XHCPAK-FM
- Campeche, Campeche; Mexico;
- Broadcast area: Campeche
- Frequency: 105.1 MHz
- Branding: Radio IC

Programming
- Format: Public radio

Ownership
- Owner: Instituto Campechano

History
- First air date: 1997; 2022
- Former call signs: XEIC-AM, XHIC-FM
- Former frequencies: 810 kHz (1997–2013); 92.5 MHz (2013–2016);

Technical information
- Class: A
- ERP: 2.551 kW
- HAAT: 23.8 m (78 ft)
- Transmitter coordinates: 19°51′04.1″N 90°31′48.4″W﻿ / ﻿19.851139°N 90.530111°W

Links
- Website: radio.instcamp.edu.mx

= XHCPAK-FM =

Radio station in Campeche, Campeche, Mexico

XHCPAK-FM is a Mexican radio station owned by the Instituto Campechano and located in Campeche, Campeche, Mexico.

==History==
The Instituto Campechano received a permit to build a new AM radio station, which began test transmissions on 1580 kHz in 1997. In 1998, the station moved to its final dial position of 810 kHz and took the call sign XEIC-AM. In 2013, Cofetel authorized XEIC-AM to move to the FM band as XHIC-FM 92.5, a 25,000-watt station.

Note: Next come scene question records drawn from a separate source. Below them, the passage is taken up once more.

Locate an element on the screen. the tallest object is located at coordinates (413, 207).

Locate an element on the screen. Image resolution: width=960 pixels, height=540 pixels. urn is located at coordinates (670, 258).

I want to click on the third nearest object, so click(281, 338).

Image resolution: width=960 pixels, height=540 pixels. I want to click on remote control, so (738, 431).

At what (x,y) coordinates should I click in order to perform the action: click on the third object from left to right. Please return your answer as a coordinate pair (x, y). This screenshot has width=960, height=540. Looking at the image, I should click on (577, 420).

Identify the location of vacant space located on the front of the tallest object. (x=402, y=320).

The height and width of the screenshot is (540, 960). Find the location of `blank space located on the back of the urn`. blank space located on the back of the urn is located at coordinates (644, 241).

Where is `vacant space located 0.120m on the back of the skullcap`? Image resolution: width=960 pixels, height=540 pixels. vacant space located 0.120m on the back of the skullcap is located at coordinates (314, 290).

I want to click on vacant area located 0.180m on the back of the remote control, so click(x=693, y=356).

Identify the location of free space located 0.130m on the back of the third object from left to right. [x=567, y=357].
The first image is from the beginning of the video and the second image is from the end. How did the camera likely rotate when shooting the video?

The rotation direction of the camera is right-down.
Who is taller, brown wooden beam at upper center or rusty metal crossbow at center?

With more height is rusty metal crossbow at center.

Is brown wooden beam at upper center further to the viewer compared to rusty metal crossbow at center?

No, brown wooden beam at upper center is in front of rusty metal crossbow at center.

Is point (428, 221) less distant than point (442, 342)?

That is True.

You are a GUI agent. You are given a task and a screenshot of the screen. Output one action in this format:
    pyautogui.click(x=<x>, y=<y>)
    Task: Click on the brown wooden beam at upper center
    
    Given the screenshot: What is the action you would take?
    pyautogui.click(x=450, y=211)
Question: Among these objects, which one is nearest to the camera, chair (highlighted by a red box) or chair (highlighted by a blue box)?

The FM station launched in 2015, but the IC failed to make a necessary legal filing. The 2014 Ley Federal de Telecomunicaciones y Radiodifusión required all noncommercial radio stations, which held permits, to apply to have them switched to concessions, but no such filing was ever made, and as a result, the station lost legal authority to operate. To rectify this omission, a new station application was necessary; this was made on April 20, 2018, and the Federal Telecommunications Institute authorized a concession for XHCPAK-FM on 105.1 MHz, a Class A station with 3,000 watts, on April 1, 2020. Test broadcasts began in January 2022.